» **What the exercise asks**:
Up to and including the line that contains "miumzeitalter hervorgehoben werden!", return every line from the start of the data, unchanged.

» **Data for the task**:
::::::::

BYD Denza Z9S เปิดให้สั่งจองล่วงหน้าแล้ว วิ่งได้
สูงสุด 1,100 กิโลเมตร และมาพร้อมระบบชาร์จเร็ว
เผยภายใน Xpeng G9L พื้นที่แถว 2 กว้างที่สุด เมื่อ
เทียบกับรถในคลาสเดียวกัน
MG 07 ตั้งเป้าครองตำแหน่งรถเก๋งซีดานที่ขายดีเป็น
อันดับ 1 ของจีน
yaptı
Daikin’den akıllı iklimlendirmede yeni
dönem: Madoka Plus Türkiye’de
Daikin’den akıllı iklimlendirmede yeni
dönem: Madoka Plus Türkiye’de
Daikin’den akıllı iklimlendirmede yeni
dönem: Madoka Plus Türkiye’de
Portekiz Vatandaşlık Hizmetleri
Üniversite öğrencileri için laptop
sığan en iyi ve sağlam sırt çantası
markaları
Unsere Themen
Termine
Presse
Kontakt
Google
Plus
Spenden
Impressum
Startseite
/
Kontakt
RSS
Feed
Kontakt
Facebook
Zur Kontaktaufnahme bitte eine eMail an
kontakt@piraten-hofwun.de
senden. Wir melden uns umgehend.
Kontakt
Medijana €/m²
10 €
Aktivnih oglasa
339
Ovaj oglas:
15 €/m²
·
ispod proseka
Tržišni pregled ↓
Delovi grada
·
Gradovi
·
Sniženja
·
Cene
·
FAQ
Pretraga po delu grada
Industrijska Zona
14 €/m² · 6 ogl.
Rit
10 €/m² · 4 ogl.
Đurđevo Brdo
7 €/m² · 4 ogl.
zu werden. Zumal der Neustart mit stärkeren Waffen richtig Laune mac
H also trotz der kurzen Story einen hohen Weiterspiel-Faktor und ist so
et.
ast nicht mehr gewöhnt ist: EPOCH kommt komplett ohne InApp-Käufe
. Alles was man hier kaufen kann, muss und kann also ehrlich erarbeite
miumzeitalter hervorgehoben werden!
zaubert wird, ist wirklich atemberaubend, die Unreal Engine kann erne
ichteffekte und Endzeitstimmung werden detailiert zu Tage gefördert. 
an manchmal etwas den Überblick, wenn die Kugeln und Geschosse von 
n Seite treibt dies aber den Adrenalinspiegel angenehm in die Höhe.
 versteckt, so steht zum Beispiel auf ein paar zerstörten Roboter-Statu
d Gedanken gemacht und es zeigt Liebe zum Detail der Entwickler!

::::::::

» **Solution for this task**:
BYD Denza Z9S เปิดให้สั่งจองล่วงหน้าแล้ว วิ่งได้
สูงสุด 1,100 กิโลเมตร และมาพร้อมระบบชาร์จเร็ว
เผยภายใน Xpeng G9L พื้นที่แถว 2 กว้างที่สุด เมื่อ
เทียบกับรถในคลาสเดียวกัน
MG 07 ตั้งเป้าครองตำแหน่งรถเก๋งซีดานที่ขายดีเป็น
อันดับ 1 ของจีน
yaptı
Daikin’den akıllı iklimlendirmede yeni
dönem: Madoka Plus Türkiye’de
Daikin’den akıllı iklimlendirmede yeni
dönem: Madoka Plus Türkiye’de
Daikin’den akıllı iklimlendirmede yeni
dönem: Madoka Plus Türkiye’de
Portekiz Vatandaşlık Hizmetleri
Üniversite öğrencileri için laptop
sığan en iyi ve sağlam sırt çantası
markaları
Unsere Themen
Termine
Presse
Kontakt
Google
Plus
Spenden
Impressum
Startseite
/
Kontakt
RSS
Feed
Kontakt
Facebook
Zur Kontaktaufnahme bitte eine eMail an
kontakt@piraten-hofwun.de
senden. Wir melden uns umgehend.
Kontakt
Medijana €/m²
10 €
Aktivnih oglasa
339
Ovaj oglas:
15 €/m²
·
ispod proseka
Tržišni pregled ↓
Delovi grada
·
Gradovi
·
Sniženja
·
Cene
·
FAQ
Pretraga po delu grada
Industrijska Zona
14 €/m² · 6 ogl.
Rit
10 €/m² · 4 ogl.
Đurđevo Brdo
7 €/m² · 4 ogl.
zu werden. Zumal der Neustart mit stärkeren Waffen richtig Laune mac
H also trotz der kurzen Story einen hohen Weiterspiel-Faktor und ist so
et.
ast nicht mehr gewöhnt ist: EPOCH kommt komplett ohne InApp-Käufe
. Alles was man hier kaufen kann, muss und kann also ehrlich erarbeite
miumzeitalter hervorgehoben werden!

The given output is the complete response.